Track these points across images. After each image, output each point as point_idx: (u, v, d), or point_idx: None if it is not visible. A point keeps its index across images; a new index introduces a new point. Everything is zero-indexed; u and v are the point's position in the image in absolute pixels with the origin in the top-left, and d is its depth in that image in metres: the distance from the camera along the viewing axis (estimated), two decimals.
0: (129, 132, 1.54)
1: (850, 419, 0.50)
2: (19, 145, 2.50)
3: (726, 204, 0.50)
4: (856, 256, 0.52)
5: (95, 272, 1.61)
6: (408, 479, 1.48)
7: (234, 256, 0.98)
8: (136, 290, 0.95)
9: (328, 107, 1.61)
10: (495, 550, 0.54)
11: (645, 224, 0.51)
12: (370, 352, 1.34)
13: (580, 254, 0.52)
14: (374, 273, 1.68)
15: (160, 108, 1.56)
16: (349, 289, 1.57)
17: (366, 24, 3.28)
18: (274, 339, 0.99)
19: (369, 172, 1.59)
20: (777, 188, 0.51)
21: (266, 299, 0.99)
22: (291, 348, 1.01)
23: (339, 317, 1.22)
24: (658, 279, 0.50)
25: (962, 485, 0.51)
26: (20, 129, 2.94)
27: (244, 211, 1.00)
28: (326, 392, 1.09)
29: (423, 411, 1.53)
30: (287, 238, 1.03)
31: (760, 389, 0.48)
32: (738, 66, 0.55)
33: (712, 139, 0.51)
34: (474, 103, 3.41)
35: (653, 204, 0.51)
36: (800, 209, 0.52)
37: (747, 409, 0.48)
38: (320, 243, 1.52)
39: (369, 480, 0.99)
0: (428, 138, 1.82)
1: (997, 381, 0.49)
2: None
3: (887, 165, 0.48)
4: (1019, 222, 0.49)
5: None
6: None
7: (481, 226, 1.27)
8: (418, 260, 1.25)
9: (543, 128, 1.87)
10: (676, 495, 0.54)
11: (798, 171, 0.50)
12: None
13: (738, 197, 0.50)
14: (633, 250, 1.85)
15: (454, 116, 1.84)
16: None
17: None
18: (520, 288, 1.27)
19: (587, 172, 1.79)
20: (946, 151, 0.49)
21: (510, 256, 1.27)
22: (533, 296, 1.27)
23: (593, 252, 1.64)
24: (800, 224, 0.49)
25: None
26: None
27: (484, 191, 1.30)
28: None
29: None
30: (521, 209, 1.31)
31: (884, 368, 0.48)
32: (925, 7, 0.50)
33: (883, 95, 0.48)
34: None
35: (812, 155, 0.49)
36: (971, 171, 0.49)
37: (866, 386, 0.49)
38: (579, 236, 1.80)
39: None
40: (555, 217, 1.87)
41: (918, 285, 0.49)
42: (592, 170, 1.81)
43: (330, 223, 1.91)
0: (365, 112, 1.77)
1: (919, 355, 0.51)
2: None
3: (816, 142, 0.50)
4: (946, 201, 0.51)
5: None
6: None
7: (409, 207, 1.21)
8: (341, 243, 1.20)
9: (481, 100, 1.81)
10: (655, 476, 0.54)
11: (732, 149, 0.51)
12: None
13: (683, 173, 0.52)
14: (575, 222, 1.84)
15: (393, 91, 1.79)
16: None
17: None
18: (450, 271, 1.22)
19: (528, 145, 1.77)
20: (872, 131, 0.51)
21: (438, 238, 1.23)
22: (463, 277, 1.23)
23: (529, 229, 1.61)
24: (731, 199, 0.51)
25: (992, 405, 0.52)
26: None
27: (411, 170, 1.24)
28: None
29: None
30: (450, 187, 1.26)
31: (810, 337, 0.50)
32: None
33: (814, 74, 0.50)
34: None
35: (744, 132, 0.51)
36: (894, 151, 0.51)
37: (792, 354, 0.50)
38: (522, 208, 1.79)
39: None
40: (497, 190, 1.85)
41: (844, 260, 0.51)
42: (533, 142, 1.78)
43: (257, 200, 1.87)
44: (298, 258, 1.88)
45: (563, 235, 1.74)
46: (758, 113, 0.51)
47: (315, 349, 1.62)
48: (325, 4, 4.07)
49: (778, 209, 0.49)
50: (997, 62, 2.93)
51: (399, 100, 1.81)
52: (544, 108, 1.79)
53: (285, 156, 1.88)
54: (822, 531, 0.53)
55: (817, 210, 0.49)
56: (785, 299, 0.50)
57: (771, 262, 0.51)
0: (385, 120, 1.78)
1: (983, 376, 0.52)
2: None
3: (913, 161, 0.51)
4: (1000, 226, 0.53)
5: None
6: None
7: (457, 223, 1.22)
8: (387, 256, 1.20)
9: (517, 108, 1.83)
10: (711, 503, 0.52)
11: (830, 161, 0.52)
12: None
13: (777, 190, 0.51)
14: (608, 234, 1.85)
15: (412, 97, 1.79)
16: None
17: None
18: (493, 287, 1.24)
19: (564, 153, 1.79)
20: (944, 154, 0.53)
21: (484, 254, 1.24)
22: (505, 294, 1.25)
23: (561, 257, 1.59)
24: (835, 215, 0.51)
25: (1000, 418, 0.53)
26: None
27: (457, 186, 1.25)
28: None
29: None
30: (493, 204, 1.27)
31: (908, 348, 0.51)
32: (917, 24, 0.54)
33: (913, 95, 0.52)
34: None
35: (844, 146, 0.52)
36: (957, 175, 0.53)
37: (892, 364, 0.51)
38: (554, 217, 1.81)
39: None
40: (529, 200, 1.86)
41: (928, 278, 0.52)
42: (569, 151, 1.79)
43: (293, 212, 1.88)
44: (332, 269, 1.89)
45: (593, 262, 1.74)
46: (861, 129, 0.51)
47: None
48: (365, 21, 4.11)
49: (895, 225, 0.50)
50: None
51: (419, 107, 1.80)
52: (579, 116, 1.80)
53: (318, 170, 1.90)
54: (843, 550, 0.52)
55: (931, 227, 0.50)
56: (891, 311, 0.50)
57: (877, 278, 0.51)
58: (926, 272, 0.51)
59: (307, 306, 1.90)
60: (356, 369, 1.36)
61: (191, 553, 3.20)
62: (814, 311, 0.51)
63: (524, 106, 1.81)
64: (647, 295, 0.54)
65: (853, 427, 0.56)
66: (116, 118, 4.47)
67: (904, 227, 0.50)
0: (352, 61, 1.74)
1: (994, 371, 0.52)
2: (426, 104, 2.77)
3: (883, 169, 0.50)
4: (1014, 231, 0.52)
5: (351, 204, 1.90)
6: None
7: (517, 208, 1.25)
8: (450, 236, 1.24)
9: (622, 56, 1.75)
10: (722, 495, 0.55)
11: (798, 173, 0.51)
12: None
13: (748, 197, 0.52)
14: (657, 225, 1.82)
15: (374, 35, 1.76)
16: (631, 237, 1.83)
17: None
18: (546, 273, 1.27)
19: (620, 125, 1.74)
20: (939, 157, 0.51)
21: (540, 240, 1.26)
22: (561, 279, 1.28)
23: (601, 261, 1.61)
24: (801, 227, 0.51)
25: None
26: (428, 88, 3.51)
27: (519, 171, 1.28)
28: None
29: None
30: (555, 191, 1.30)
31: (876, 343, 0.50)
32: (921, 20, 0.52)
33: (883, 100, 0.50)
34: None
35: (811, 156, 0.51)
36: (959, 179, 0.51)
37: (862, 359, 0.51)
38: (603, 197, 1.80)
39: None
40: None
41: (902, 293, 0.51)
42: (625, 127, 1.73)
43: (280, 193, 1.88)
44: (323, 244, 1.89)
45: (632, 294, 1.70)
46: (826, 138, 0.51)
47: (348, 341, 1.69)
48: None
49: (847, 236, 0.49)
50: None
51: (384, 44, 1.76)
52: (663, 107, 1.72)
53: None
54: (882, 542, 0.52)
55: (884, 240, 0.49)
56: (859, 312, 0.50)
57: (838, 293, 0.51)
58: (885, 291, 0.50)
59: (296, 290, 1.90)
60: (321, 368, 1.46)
++++++
| ABOUT THIS EXERCISE |
Print, without alteration, only the lines above between the one holding "1: (850, 419, 0.50)" and the one holding "42: (592, 170, 1.81)", inclusive.

| TASK ANSWER |
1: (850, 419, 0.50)
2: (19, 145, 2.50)
3: (726, 204, 0.50)
4: (856, 256, 0.52)
5: (95, 272, 1.61)
6: (408, 479, 1.48)
7: (234, 256, 0.98)
8: (136, 290, 0.95)
9: (328, 107, 1.61)
10: (495, 550, 0.54)
11: (645, 224, 0.51)
12: (370, 352, 1.34)
13: (580, 254, 0.52)
14: (374, 273, 1.68)
15: (160, 108, 1.56)
16: (349, 289, 1.57)
17: (366, 24, 3.28)
18: (274, 339, 0.99)
19: (369, 172, 1.59)
20: (777, 188, 0.51)
21: (266, 299, 0.99)
22: (291, 348, 1.01)
23: (339, 317, 1.22)
24: (658, 279, 0.50)
25: (962, 485, 0.51)
26: (20, 129, 2.94)
27: (244, 211, 1.00)
28: (326, 392, 1.09)
29: (423, 411, 1.53)
30: (287, 238, 1.03)
31: (760, 389, 0.48)
32: (738, 66, 0.55)
33: (712, 139, 0.51)
34: (474, 103, 3.41)
35: (653, 204, 0.51)
36: (800, 209, 0.52)
37: (747, 409, 0.48)
38: (320, 243, 1.52)
39: (369, 480, 0.99)
0: (428, 138, 1.82)
1: (997, 381, 0.49)
2: None
3: (887, 165, 0.48)
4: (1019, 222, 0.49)
5: None
6: None
7: (481, 226, 1.27)
8: (418, 260, 1.25)
9: (543, 128, 1.87)
10: (676, 495, 0.54)
11: (798, 171, 0.50)
12: None
13: (738, 197, 0.50)
14: (633, 250, 1.85)
15: (454, 116, 1.84)
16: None
17: None
18: (520, 288, 1.27)
19: (587, 172, 1.79)
20: (946, 151, 0.49)
21: (510, 256, 1.27)
22: (533, 296, 1.27)
23: (593, 252, 1.64)
24: (800, 224, 0.49)
25: None
26: None
27: (484, 191, 1.30)
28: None
29: None
30: (521, 209, 1.31)
31: (884, 368, 0.48)
32: (925, 7, 0.50)
33: (883, 95, 0.48)
34: None
35: (812, 155, 0.49)
36: (971, 171, 0.49)
37: (866, 386, 0.49)
38: (579, 236, 1.80)
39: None
40: (555, 217, 1.87)
41: (918, 285, 0.49)
42: (592, 170, 1.81)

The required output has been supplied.